→ Task to carry out
In the humidor forum post below, quote word for word from "According to my" to "and 72% humidity.".

[[ Reading text, beginning ]]

Any opinions/ ideas would be welcomed.
Kind regards,
L
 
#7
Good afternoon, just thought I'd stop back this way and update on how far I've gotten.

According to my digital Hygrometer I had it stable, with no sticks in it, at 76.3 deg. F and 77% humidity. I took the water bowl treatment away and put in the circular humidifier that I bought with the humidor. I also added a jar of the humidity control beads that I got from Thompson's. After a few days the temperature was steady at 73 deg F and the humidity had fallen away to 63%. In the meantime my new digital hygrometer arrived and I set it up along with a bowl of water again. At this time/date I have the following figures; 71.4 deg. F and 72% humidity.

[[ Reading text, end ]]
[[ Information shown, beginning ]]

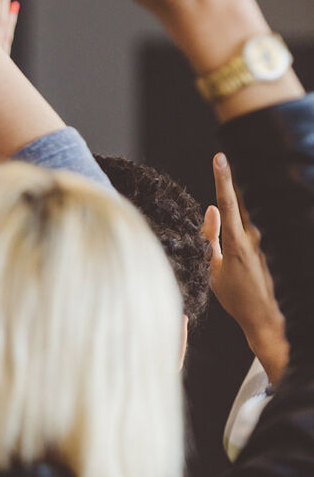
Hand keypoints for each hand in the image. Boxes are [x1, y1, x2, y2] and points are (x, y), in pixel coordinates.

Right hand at [203, 151, 287, 383]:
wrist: (265, 318)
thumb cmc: (236, 298)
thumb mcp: (211, 269)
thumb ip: (209, 237)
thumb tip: (210, 210)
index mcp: (236, 241)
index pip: (228, 202)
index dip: (222, 178)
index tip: (219, 158)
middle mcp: (253, 237)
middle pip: (241, 201)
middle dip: (232, 182)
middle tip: (223, 159)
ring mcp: (263, 243)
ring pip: (246, 215)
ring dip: (237, 203)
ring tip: (227, 190)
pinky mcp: (267, 249)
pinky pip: (250, 228)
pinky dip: (242, 220)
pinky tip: (237, 226)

[[ Information shown, end ]]

→ Output for this task
According to my digital Hygrometer I had it stable, with no sticks in it, at 76.3 deg. F and 77% humidity. I took the water bowl treatment away and put in the circular humidifier that I bought with the humidor. I also added a jar of the humidity control beads that I got from Thompson's. After a few days the temperature was steady at 73 deg F and the humidity had fallen away to 63%. In the meantime my new digital hygrometer arrived and I set it up along with a bowl of water again. At this time/date I have the following figures; 71.4 deg. F and 72% humidity.